→ DATA PROVIDED

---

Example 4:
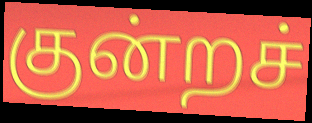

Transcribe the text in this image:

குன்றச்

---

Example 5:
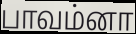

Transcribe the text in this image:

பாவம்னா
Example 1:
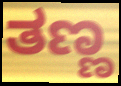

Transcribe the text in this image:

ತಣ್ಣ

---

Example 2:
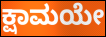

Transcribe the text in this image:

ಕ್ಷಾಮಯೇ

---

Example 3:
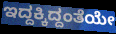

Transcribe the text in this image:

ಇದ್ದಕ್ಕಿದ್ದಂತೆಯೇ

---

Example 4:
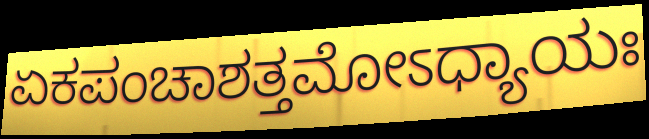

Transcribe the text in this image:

→ TO DO
Which lines of the data above contain "Example"? Copy each one.

→ SOLUTION BELOW
Example 4:
Example 5:
Example 1:
Example 2:
Example 3:
Example 4:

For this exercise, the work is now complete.